I have a partial workaround, by making mmtf-python
follow the same decisions as here (all 32bit except the transforms list) - https://github.com/rcsb/mmtf-python/issues/50.
Good catch @zacharyrs ! Thanks for the detailed report.
Changing the RCSB mmtf files is doable but as you say may cause quite some trouble. I like your python workaround as a solution. However, to be consistent the spec would have to officially acknowledge that ncsOperList uses doubles, right?
One important note. MMTF is now is in minimal maintenance mode. The preferred compressed format for PDB data is BinaryCIF.
Thanks @josemduarte!
Yes, the python solution basically just means both implementations violate the specification in the same way. It avoids the hassle of breaking things.
I didn't realise mmtf
had been dropped to maintenance... I assume BinaryCIF
follows the CIF
spec, it's just encoded?
I recall CIF
not caring about bond information, which was what I liked about mmtf
- I guess I'll have to read into it more.
I assume BinaryCIF follows the CIF spec, it's just encoded?
Yes, that's correct
I recall CIF not caring about bond information, which was what I liked about mmtf - I guess I'll have to read into it more.
Bond information is available but indirectly via the chemical component dictionary
Bond information is available but indirectly via the chemical component dictionary
Is that guaranteed for all molecules or is it optional?

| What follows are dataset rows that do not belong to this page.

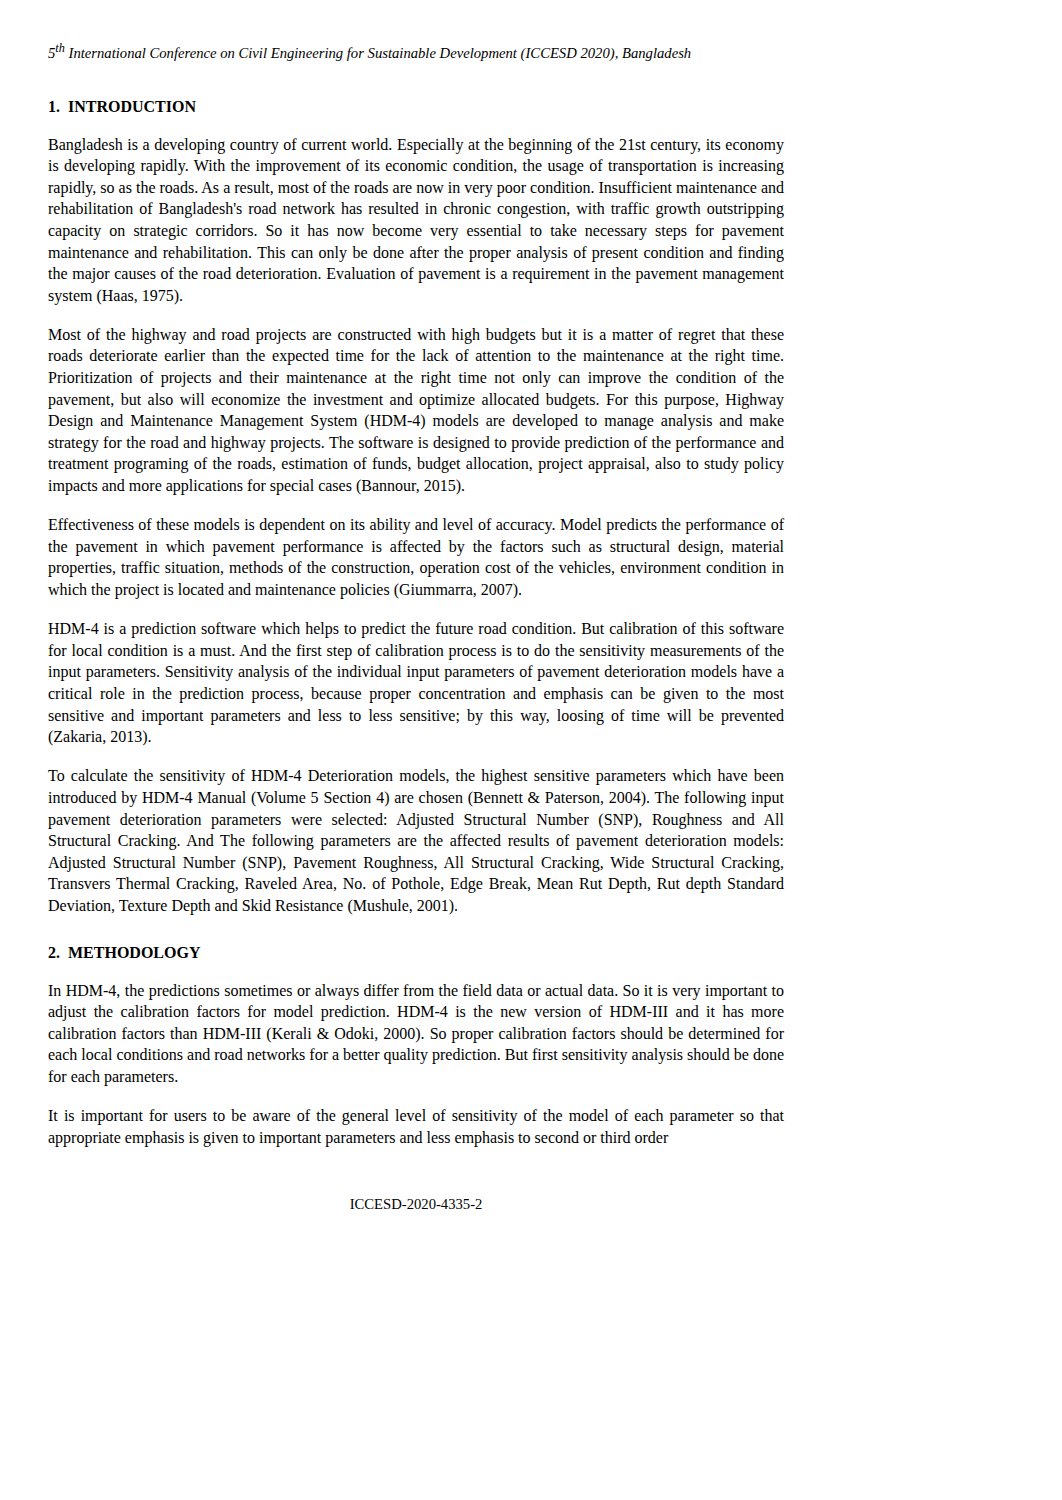5th International Conference on Civil Engineering for Sustainable Development (ICCESD 2020), Bangladesh
1. INTRODUCTION
Bangladesh is a developing country of current world. Especially at the beginning of the 21st century, its economy is developing rapidly. With the improvement of its economic condition, the usage of transportation is increasing rapidly, so as the roads. As a result, most of the roads are now in very poor condition. Insufficient maintenance and rehabilitation of Bangladesh's road network has resulted in chronic congestion, with traffic growth outstripping capacity on strategic corridors. So it has now become very essential to take necessary steps for pavement maintenance and rehabilitation. This can only be done after the proper analysis of present condition and finding the major causes of the road deterioration. Evaluation of pavement is a requirement in the pavement management system (Haas, 1975).
Most of the highway and road projects are constructed with high budgets but it is a matter of regret that these roads deteriorate earlier than the expected time for the lack of attention to the maintenance at the right time. Prioritization of projects and their maintenance at the right time not only can improve the condition of the pavement, but also will economize the investment and optimize allocated budgets. For this purpose, Highway Design and Maintenance Management System (HDM-4) models are developed to manage analysis and make strategy for the road and highway projects. The software is designed to provide prediction of the performance and treatment programing of the roads, estimation of funds, budget allocation, project appraisal, also to study policy impacts and more applications for special cases (Bannour, 2015).
Effectiveness of these models is dependent on its ability and level of accuracy. Model predicts the performance of the pavement in which pavement performance is affected by the factors such as structural design, material properties, traffic situation, methods of the construction, operation cost of the vehicles, environment condition in which the project is located and maintenance policies (Giummarra, 2007).
HDM-4 is a prediction software which helps to predict the future road condition. But calibration of this software for local condition is a must. And the first step of calibration process is to do the sensitivity measurements of the input parameters. Sensitivity analysis of the individual input parameters of pavement deterioration models have a critical role in the prediction process, because proper concentration and emphasis can be given to the most sensitive and important parameters and less to less sensitive; by this way, loosing of time will be prevented (Zakaria, 2013).
To calculate the sensitivity of HDM-4 Deterioration models, the highest sensitive parameters which have been introduced by HDM-4 Manual (Volume 5 Section 4) are chosen (Bennett & Paterson, 2004). The following input pavement deterioration parameters were selected: Adjusted Structural Number (SNP), Roughness and All Structural Cracking. And The following parameters are the affected results of pavement deterioration models: Adjusted Structural Number (SNP), Pavement Roughness, All Structural Cracking, Wide Structural Cracking, Transvers Thermal Cracking, Raveled Area, No. of Pothole, Edge Break, Mean Rut Depth, Rut depth Standard Deviation, Texture Depth and Skid Resistance (Mushule, 2001).
2. METHODOLOGY
In HDM-4, the predictions sometimes or always differ from the field data or actual data. So it is very important to adjust the calibration factors for model prediction. HDM-4 is the new version of HDM-III and it has more calibration factors than HDM-III (Kerali & Odoki, 2000). So proper calibration factors should be determined for each local conditions and road networks for a better quality prediction. But first sensitivity analysis should be done for each parameters.
It is important for users to be aware of the general level of sensitivity of the model of each parameter so that appropriate emphasis is given to important parameters and less emphasis to second or third order
ICCESD-2020-4335-2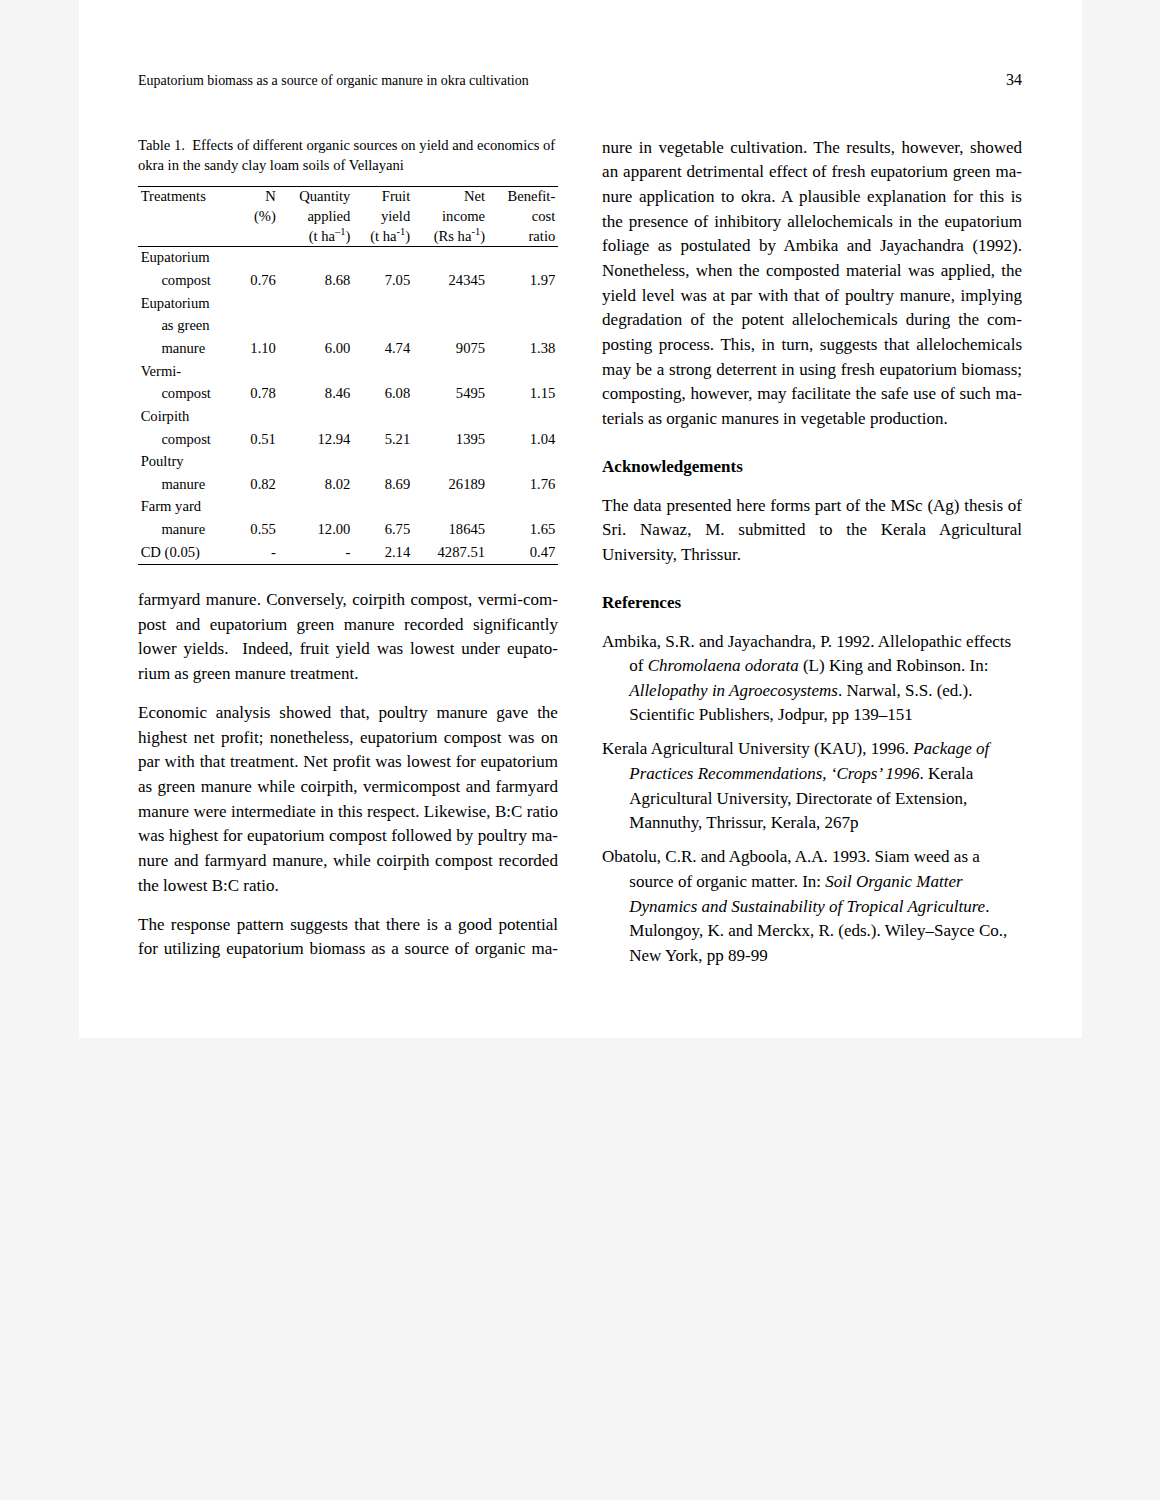Eupatorium biomass as a source of organic manure in okra cultivation 34
Table 1. Effects of different organic sources on yield and economics of okra in the sandy clay loam soils of Vellayani
| Treatments | N | Quantity | Fruit | Net | Benefit- |
| --- | --- | --- | --- | --- | --- |
| | (%) | applied | yield | income | cost |
| | | (t ha –1 ) | (t ha -1 ) | (Rs ha -1 ) | ratio |
| Eupatorium | | | | | |
| compost | 0.76 | 8.68 | 7.05 | 24345 | 1.97 |
| Eupatorium | | | | | |
| as green | | | | | |
| manure | 1.10 | 6.00 | 4.74 | 9075 | 1.38 |
| Vermi- | | | | | |
| compost | 0.78 | 8.46 | 6.08 | 5495 | 1.15 |
| Coirpith | | | | | |
| compost | 0.51 | 12.94 | 5.21 | 1395 | 1.04 |
| Poultry | | | | | |
| manure | 0.82 | 8.02 | 8.69 | 26189 | 1.76 |
| Farm yard | | | | | |
| manure | 0.55 | 12.00 | 6.75 | 18645 | 1.65 |
| CD (0.05) | - | - | 2.14 | 4287.51 | 0.47 |
farmyard manure. Conversely, coirpith compost, vermi-compost and eupatorium green manure recorded significantly lower yields. Indeed, fruit yield was lowest under eupatorium as green manure treatment.
Economic analysis showed that, poultry manure gave the highest net profit; nonetheless, eupatorium compost was on par with that treatment. Net profit was lowest for eupatorium as green manure while coirpith, vermicompost and farmyard manure were intermediate in this respect. Likewise, B:C ratio was highest for eupatorium compost followed by poultry manure and farmyard manure, while coirpith compost recorded the lowest B:C ratio.
The response pattern suggests that there is a good potential for utilizing eupatorium biomass as a source of organic manure in vegetable cultivation. The results, however, showed an apparent detrimental effect of fresh eupatorium green manure application to okra. A plausible explanation for this is the presence of inhibitory allelochemicals in the eupatorium foliage as postulated by Ambika and Jayachandra (1992). Nonetheless, when the composted material was applied, the yield level was at par with that of poultry manure, implying degradation of the potent allelochemicals during the composting process. This, in turn, suggests that allelochemicals may be a strong deterrent in using fresh eupatorium biomass; composting, however, may facilitate the safe use of such materials as organic manures in vegetable production.
Acknowledgements
The data presented here forms part of the MSc (Ag) thesis of Sri. Nawaz, M. submitted to the Kerala Agricultural University, Thrissur.
References
Ambika, S.R. and Jayachandra, P. 1992. Allelopathic effects of Chromolaena odorata (L) King and Robinson. In: Allelopathy in Agroecosystems. Narwal, S.S. (ed.). Scientific Publishers, Jodpur, pp 139–151
Kerala Agricultural University (KAU), 1996. Package of Practices Recommendations, ‘Crops’ 1996. Kerala Agricultural University, Directorate of Extension, Mannuthy, Thrissur, Kerala, 267p
Obatolu, C.R. and Agboola, A.A. 1993. Siam weed as a source of organic matter. In: Soil Organic Matter Dynamics and Sustainability of Tropical Agriculture. Mulongoy, K. and Merckx, R. (eds.). Wiley–Sayce Co., New York, pp 89-99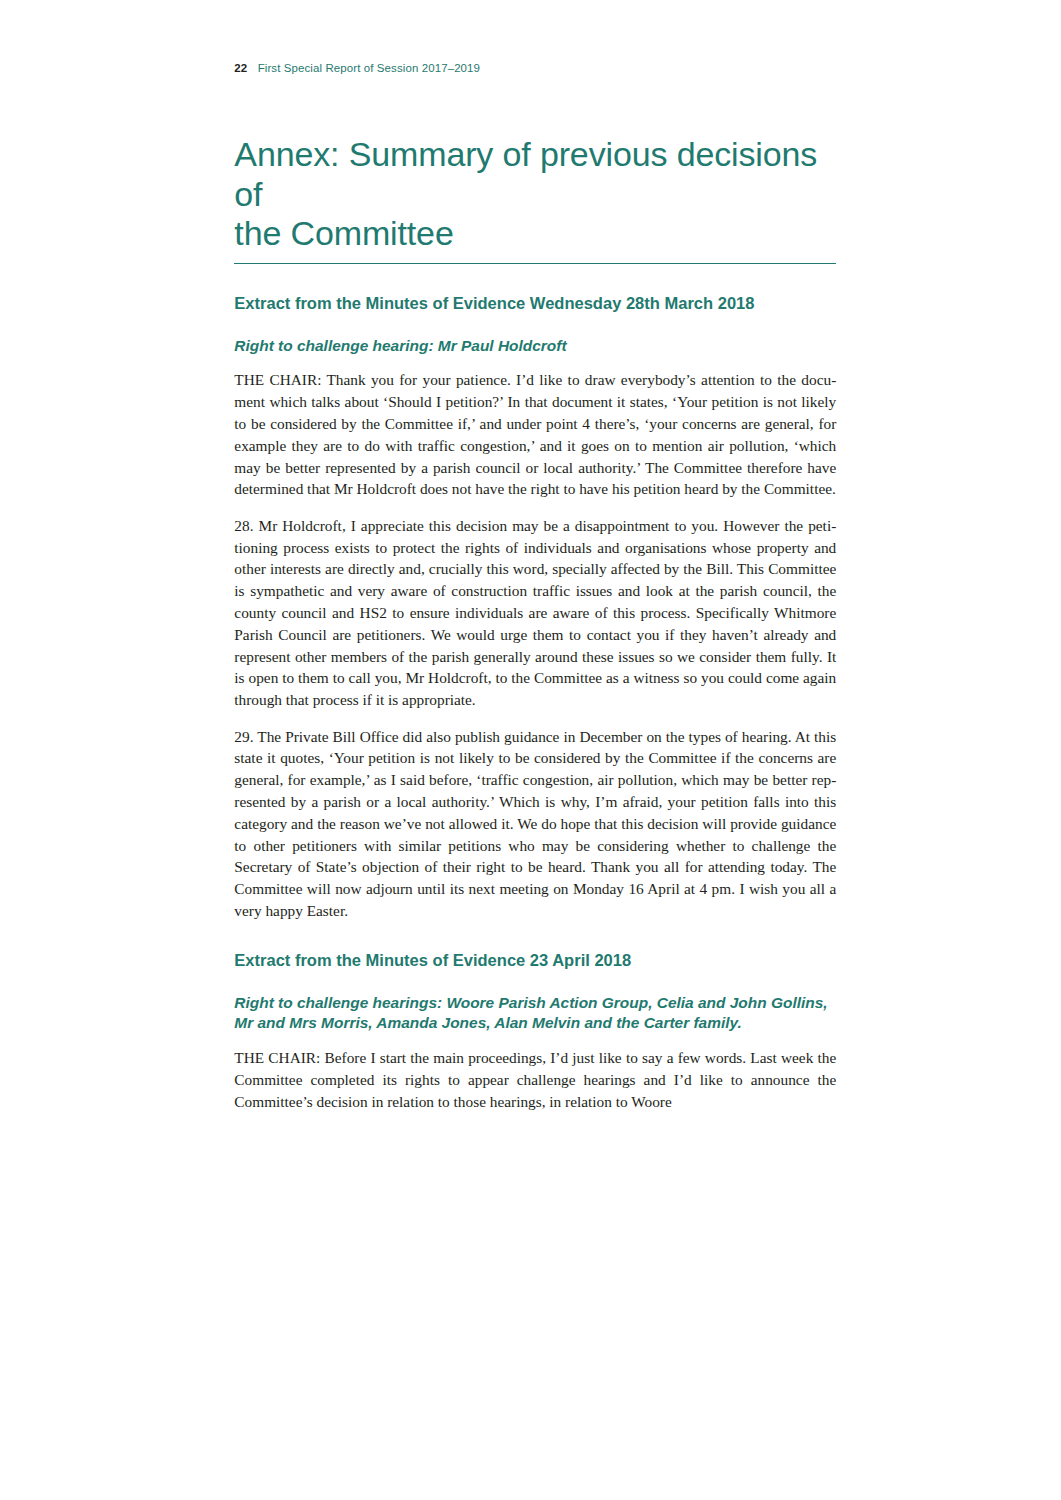22 First Special Report of Session 2017–2019
Annex: Summary of previous decisions of
the Committee
Extract from the Minutes of Evidence Wednesday 28th March 2018
Right to challenge hearing: Mr Paul Holdcroft
THE CHAIR: Thank you for your patience. I’d like to draw everybody’s attention to the document which talks about ‘Should I petition?’ In that document it states, ‘Your petition is not likely to be considered by the Committee if,’ and under point 4 there’s, ‘your concerns are general, for example they are to do with traffic congestion,’ and it goes on to mention air pollution, ‘which may be better represented by a parish council or local authority.’ The Committee therefore have determined that Mr Holdcroft does not have the right to have his petition heard by the Committee.
28. Mr Holdcroft, I appreciate this decision may be a disappointment to you. However the petitioning process exists to protect the rights of individuals and organisations whose property and other interests are directly and, crucially this word, specially affected by the Bill. This Committee is sympathetic and very aware of construction traffic issues and look at the parish council, the county council and HS2 to ensure individuals are aware of this process. Specifically Whitmore Parish Council are petitioners. We would urge them to contact you if they haven’t already and represent other members of the parish generally around these issues so we consider them fully. It is open to them to call you, Mr Holdcroft, to the Committee as a witness so you could come again through that process if it is appropriate.
29. The Private Bill Office did also publish guidance in December on the types of hearing. At this state it quotes, ‘Your petition is not likely to be considered by the Committee if the concerns are general, for example,’ as I said before, ‘traffic congestion, air pollution, which may be better represented by a parish or a local authority.’ Which is why, I’m afraid, your petition falls into this category and the reason we’ve not allowed it. We do hope that this decision will provide guidance to other petitioners with similar petitions who may be considering whether to challenge the Secretary of State’s objection of their right to be heard. Thank you all for attending today. The Committee will now adjourn until its next meeting on Monday 16 April at 4 pm. I wish you all a very happy Easter.
Extract from the Minutes of Evidence 23 April 2018
Right to challenge hearings: Woore Parish Action Group, Celia and John Gollins, Mr and Mrs Morris, Amanda Jones, Alan Melvin and the Carter family.
THE CHAIR: Before I start the main proceedings, I’d just like to say a few words. Last week the Committee completed its rights to appear challenge hearings and I’d like to announce the Committee’s decision in relation to those hearings, in relation to Woore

The chemical component dictionary contains all intra-residue bond information. But it is not embedded within the structure BCIF files. We will consider offering the whole chemical component dictionary as one BCIF bundle that should make it more convenient to use.
When unpacking an
mmtf
file, this implementation expects doubles for the transformation matrices. The specification outlines the float type as 32bit, and says this field is populated with floats. Not sure if this should be changed - I suspect it might break parsing existingmmtf
files, so maybe it needs to accept both types?